TASK:
All entries below are to be set down again exactly as given.

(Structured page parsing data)
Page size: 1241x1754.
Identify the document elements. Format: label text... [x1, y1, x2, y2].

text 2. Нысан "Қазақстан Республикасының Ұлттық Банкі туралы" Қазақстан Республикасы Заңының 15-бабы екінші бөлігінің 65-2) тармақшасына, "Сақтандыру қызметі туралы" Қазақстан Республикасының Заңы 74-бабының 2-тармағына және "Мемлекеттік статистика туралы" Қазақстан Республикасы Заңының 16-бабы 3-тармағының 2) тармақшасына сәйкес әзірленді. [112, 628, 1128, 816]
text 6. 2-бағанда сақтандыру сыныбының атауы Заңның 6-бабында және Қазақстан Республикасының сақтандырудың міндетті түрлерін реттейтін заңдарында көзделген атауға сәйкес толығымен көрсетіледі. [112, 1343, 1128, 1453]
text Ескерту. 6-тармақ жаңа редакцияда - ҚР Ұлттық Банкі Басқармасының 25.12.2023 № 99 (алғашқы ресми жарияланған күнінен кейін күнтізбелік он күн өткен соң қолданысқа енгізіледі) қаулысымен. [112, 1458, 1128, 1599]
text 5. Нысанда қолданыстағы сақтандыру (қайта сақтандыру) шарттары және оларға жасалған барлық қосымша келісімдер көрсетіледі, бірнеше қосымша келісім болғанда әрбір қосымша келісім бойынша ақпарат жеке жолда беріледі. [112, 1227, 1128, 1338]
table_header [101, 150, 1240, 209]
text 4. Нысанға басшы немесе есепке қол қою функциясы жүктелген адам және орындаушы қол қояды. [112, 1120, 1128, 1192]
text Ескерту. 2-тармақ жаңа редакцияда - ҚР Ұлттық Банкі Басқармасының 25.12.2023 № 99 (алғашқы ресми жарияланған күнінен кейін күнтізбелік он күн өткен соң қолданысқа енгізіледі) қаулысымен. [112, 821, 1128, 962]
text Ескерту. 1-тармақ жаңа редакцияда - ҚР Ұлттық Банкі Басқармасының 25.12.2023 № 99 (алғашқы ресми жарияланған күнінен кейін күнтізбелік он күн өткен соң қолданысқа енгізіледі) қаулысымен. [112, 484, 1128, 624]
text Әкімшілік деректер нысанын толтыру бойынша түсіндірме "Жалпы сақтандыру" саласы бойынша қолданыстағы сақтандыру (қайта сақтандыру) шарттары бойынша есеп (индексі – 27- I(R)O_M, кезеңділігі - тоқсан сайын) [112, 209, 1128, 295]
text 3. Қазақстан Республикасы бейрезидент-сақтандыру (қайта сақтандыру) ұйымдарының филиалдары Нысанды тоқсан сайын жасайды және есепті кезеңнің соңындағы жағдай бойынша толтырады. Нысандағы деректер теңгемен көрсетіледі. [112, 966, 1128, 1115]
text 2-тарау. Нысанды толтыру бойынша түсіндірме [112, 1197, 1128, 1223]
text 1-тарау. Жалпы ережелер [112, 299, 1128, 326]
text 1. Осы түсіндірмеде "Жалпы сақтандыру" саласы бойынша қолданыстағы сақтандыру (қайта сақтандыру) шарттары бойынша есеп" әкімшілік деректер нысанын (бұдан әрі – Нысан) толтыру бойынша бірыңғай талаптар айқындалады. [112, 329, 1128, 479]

RESULT OF THE TASK:
Page size: 1241x1754.
Identify the document elements. Format: label text... [x1, y1, x2, y2].

text 2. Нысан "Қазақстан Республикасының Ұлттық Банкі туралы" Қазақстан Республикасы Заңының 15-бабы екінші бөлігінің 65-2) тармақшасына, "Сақтандыру қызметі туралы" Қазақстан Республикасының Заңы 74-бабының 2-тармағына және "Мемлекеттік статистика туралы" Қазақстан Республикасы Заңының 16-бабы 3-тармағының 2) тармақшасына сәйкес әзірленді. [112, 628, 1128, 816]
text 6. 2-бағанда сақтандыру сыныбының атауы Заңның 6-бабында және Қазақстан Республикасының сақтандырудың міндетті түрлерін реттейтін заңдарында көзделген атауға сәйкес толығымен көрсетіледі. [112, 1343, 1128, 1453]
text Ескерту. 6-тармақ жаңа редакцияда - ҚР Ұлттық Банкі Басқармасының 25.12.2023 № 99 (алғашқы ресми жарияланған күнінен кейін күнтізбелік он күн өткен соң қолданысқа енгізіледі) қаулысымен. [112, 1458, 1128, 1599]
text 5. Нысанда қолданыстағы сақтандыру (қайта сақтандыру) шарттары және оларға жасалған барлық қосымша келісімдер көрсетіледі, бірнеше қосымша келісім болғанда әрбір қосымша келісім бойынша ақпарат жеке жолда беріледі. [112, 1227, 1128, 1338]
table_header [101, 150, 1240, 209]
text 4. Нысанға басшы немесе есепке қол қою функциясы жүктелген адам және орындаушы қол қояды. [112, 1120, 1128, 1192]
text Ескерту. 2-тармақ жаңа редакцияда - ҚР Ұлттық Банкі Басқармасының 25.12.2023 № 99 (алғашқы ресми жарияланған күнінен кейін күнтізбелік он күн өткен соң қолданысқа енгізіледі) қаулысымен. [112, 821, 1128, 962]
text Ескерту. 1-тармақ жаңа редакцияда - ҚР Ұлттық Банкі Басқармасының 25.12.2023 № 99 (алғашқы ресми жарияланған күнінен кейін күнтізбелік он күн өткен соң қолданысқа енгізіледі) қаулысымен. [112, 484, 1128, 624]
text Әкімшілік деректер нысанын толтыру бойынша түсіндірме "Жалпы сақтандыру" саласы бойынша қолданыстағы сақтандыру (қайта сақтандыру) шарттары бойынша есеп (индексі – 27- I(R)O_M, кезеңділігі - тоқсан сайын) [112, 209, 1128, 295]
text 3. Қазақстан Республикасы бейрезидент-сақтандыру (қайта сақтандыру) ұйымдарының филиалдары Нысанды тоқсан сайын жасайды және есепті кезеңнің соңындағы жағдай бойынша толтырады. Нысандағы деректер теңгемен көрсетіледі. [112, 966, 1128, 1115]
text 2-тарау. Нысанды толтыру бойынша түсіндірме [112, 1197, 1128, 1223]
text 1-тарау. Жалпы ережелер [112, 299, 1128, 326]
text 1. Осы түсіндірмеде "Жалпы сақтандыру" саласы бойынша қолданыстағы сақтандыру (қайта сақтандыру) шарттары бойынша есеп" әкімшілік деректер нысанын (бұдан әрі – Нысан) толтыру бойынша бірыңғай талаптар айқындалады. [112, 329, 1128, 479]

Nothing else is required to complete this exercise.